Les cellules musculaires ont leur propre horloge interne et, selon de nouvelles recherches, la perturbation de cette horloge par le travail posté peut avoir des effets profonds sur le processus de vieillissement. Une étude publiée dans les Proceedings of the National Academy of Sciences (PNAS) apporte des preuves supplémentaires des effets néfastes du travail posté sur la santé.
Horloge musculaire perturbée chez les personnes qui travaillent par roulement
L’équipe du King’s College de Londres a découvert que les cellules musculaires possèdent leur propre mécanisme de mesure du temps qui régule le renouvellement des protéines et contrôle ainsi la croissance et la fonction musculaires. La nuit, l’horloge musculaire active la dégradation des protéines défectueuses, régénérant ainsi les muscles pendant que le corps se repose. Une modification de cette horloge musculaire interne a été associée à la perte musculaire liée à l’âge, connue sous le nom de sarcopénie. Cela signifie qu’une perturbation du rythme circadien, comme c’est le cas dans le travail posté, accélère le processus de vieillissement.
Pour leurs recherches, les scientifiques ont eu recours au poisson zèbre, souvent utilisé dans les études biologiques. Le poisson zèbre partage jusqu’à 70 % de ses gènes avec l’homme, il est facile à modifier en laboratoire et il est transparent, ce qui permet d’observer ses muscles au microscope. L’auteur principal, Jeffrey Kelu, chercheur au King’s College de Londres, a déclaré : « Pour étudier les effets de la perturbation du rythme circadien sur les cellules musculaires, nous avons perturbé la fonction de l’horloge musculaire chez le poisson zèbre en surexprimant une protéine d’horloge défectueuse. Nous avons ensuite observé les poissons pendant deux ans et les avons comparés à des animaux témoins sains.

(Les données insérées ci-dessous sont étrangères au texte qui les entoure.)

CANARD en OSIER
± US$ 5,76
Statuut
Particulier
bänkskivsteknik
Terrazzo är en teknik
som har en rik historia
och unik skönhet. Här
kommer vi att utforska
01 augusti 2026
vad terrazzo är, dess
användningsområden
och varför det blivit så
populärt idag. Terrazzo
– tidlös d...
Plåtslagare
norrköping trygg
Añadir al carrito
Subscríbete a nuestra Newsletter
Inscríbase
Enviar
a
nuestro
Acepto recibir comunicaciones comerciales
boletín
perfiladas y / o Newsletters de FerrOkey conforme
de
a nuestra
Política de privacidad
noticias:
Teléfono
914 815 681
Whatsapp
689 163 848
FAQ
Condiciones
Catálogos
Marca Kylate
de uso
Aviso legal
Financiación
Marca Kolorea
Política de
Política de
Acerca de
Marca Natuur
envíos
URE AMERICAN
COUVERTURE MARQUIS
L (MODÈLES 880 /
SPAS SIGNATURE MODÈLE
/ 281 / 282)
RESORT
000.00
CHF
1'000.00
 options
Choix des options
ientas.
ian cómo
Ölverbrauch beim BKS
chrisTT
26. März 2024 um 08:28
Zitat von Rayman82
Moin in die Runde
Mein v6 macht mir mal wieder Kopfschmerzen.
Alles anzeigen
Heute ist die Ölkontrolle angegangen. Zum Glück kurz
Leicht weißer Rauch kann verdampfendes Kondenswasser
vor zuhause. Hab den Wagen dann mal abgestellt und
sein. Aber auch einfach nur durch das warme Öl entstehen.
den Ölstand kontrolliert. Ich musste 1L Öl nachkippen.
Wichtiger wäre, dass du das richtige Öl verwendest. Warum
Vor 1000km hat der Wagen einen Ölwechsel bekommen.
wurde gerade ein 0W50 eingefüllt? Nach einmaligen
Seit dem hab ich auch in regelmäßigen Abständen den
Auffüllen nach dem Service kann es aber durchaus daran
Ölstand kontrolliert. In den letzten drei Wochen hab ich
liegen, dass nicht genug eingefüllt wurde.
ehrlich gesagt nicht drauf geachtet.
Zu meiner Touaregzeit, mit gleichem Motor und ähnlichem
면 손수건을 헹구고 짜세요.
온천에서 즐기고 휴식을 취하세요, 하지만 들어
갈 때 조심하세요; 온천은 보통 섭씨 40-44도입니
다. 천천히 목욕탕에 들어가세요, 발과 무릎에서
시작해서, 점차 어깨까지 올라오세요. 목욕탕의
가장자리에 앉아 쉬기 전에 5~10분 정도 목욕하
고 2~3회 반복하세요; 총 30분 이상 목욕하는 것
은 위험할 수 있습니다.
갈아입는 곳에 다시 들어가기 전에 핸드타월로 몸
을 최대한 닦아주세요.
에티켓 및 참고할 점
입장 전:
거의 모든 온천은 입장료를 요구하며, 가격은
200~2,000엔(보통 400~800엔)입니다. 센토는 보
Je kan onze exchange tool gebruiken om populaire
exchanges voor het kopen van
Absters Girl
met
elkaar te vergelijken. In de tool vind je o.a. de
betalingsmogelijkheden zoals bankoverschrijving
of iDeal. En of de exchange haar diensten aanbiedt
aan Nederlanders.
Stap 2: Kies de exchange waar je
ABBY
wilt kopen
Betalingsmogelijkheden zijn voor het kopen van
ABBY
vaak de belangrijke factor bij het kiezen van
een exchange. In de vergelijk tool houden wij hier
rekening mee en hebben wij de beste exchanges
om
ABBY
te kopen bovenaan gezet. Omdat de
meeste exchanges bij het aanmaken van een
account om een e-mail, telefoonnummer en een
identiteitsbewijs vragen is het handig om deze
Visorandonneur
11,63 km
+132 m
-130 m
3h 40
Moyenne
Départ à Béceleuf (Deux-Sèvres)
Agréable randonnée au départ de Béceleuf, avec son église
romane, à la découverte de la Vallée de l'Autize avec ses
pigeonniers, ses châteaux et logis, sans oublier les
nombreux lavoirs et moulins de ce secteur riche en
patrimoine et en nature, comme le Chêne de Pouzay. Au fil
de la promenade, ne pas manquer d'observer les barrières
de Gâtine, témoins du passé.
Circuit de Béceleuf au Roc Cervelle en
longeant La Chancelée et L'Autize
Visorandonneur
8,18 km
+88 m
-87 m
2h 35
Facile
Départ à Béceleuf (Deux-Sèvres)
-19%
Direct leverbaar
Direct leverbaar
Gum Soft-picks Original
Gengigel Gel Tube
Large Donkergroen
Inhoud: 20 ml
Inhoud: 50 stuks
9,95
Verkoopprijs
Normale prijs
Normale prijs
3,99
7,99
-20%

Alors qu’aucune différence significative dans la taille des muscles n’a été observée à des âges plus jeunes (six mois et un an), les poissons dépourvus d’horloge musculaire fonctionnelle présentaient des signes évidents de vieillissement prématuré à l’âge de deux ans. Ils étaient plus petits, pesaient moins, nageaient moins souvent et plus lentement. Il s’agit là de caractéristiques typiques de la sarcopénie et d’un déclin général de la mobilité, qui ont également été observés chez les travailleurs postés ». Pour comprendre le mécanisme sous-jacent, les chercheurs ont examiné le renouvellement des protéines, un processus essentiel au maintien de la masse musculaire qui est souvent altéré avec l’âge. Ils ont montré que pendant le repos nocturne, l’horloge musculaire régule la dégradation des protéines musculaires défectueuses qui s’accumulent en raison de l’utilisation pendant la journée.

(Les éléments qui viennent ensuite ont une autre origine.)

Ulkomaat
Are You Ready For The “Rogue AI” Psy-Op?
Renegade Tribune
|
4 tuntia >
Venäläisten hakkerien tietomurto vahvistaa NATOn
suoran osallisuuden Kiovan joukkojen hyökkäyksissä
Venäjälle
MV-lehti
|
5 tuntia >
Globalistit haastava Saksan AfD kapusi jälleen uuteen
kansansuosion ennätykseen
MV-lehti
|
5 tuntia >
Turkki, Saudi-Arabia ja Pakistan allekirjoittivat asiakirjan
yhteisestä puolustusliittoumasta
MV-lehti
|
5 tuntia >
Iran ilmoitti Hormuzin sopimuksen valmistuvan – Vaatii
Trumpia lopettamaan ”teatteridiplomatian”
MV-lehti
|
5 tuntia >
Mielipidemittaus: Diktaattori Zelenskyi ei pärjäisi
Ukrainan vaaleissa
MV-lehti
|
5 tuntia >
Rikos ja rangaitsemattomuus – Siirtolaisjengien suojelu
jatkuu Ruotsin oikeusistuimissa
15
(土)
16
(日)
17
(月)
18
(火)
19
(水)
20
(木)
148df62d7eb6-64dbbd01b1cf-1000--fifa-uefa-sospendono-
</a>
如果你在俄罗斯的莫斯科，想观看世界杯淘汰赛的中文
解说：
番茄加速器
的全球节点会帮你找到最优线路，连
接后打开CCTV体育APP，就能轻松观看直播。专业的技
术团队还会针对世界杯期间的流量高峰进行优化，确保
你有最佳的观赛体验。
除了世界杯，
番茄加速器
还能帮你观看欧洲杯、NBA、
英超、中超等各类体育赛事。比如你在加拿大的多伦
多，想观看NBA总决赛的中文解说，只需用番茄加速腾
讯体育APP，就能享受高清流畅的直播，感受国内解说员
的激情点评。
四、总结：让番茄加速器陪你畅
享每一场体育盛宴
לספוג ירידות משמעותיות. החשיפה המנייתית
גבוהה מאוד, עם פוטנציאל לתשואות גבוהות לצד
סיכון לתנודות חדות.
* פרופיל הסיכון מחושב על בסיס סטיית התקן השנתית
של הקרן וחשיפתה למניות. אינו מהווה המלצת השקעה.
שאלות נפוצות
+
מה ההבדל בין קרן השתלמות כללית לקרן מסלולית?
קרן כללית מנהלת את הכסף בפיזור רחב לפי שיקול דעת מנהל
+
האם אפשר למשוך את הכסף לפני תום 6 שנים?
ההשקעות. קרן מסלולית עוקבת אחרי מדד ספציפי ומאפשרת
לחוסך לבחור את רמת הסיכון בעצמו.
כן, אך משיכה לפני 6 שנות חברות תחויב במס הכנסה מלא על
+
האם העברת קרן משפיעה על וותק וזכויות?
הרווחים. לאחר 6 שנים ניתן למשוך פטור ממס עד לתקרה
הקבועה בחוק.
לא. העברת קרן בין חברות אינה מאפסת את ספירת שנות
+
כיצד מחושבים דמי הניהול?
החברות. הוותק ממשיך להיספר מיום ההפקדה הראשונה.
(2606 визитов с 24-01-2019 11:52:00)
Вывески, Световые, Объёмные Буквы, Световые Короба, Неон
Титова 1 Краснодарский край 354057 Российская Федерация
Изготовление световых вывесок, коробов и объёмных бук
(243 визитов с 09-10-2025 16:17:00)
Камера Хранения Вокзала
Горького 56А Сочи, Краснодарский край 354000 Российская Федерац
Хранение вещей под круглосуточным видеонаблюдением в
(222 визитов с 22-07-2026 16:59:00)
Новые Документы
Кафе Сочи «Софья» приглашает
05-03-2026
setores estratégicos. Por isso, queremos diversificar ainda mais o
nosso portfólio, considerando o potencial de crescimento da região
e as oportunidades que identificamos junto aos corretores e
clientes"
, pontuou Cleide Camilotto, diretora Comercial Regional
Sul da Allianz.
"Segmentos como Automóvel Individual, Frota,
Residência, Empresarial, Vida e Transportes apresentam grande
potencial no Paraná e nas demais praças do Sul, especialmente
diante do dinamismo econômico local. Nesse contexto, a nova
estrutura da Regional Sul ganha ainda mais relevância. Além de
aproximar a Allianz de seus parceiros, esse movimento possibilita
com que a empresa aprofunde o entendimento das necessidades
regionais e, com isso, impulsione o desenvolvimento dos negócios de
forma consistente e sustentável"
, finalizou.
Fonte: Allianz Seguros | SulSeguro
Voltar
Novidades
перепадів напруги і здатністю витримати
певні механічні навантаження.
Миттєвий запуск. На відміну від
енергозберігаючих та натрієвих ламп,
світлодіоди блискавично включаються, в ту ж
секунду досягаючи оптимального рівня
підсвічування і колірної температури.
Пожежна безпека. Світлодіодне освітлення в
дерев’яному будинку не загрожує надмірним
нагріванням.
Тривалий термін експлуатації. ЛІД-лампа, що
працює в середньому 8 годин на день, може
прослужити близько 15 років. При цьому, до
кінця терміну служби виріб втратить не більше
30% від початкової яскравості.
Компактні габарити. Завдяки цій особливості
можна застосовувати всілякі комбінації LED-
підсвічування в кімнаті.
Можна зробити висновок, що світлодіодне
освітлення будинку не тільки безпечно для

La biologie circadienne au service du développement de traitements visant à prévenir la perte musculaire chez les travailleurs postés
L’étude a montré que cette « clairance nocturne » est essentielle au maintien de la fonction musculaire. L’accumulation de protéines défectueuses pourrait donc provoquer une dégradation accélérée des muscles chez les vieux poissons dont l’horloge musculaire est perturbée et chez les travailleurs postés. Le Dr Kelu a déclaré : « Au Royaume-Uni, environ quatre millions de travailleurs postés jouent un rôle vital en permettant aux entreprises et aux services d’urgence de fonctionner vingt-quatre heures sur vingt-quatre. Notre étude apporte des preuves supplémentaires que la perturbation du rythme circadien chez les travailleurs postés affecte de multiples aspects de la santé. Selon les chercheurs, il est essentiel de comprendre comment la perturbation du rythme circadien contribue à la sarcopénie pour élaborer des stratégies visant à améliorer la santé et le bien-être des travailleurs postés.
Les résultats soulignent la possibilité d’utiliser la biologie circadienne pour mettre au point des traitements visant à prévenir la perte musculaire chez les travailleurs postés. Des études précliniques sont actuellement en cours avec des médicaments qui modulent des protéines spécifiques de l’horloge. Cela ouvre la voie à de futures thérapies qui pourraient améliorer le processus de vieillissement chez les travailleurs postés. Le professeur Simon Hughes, coauteur de l’étude et expert en biologie cellulaire du développement, a ajouté : « Ce travail montre que l’étude d’un phénomène aussi complexe que la croissance musculaire dans un système simple comme celui des petites larves de poisson peut vraiment nous apprendre quelque chose. Bien sûr, nous devons encore vérifier si cela s’applique également à l’homme, mais au moins les poissons nous montrent où chercher ».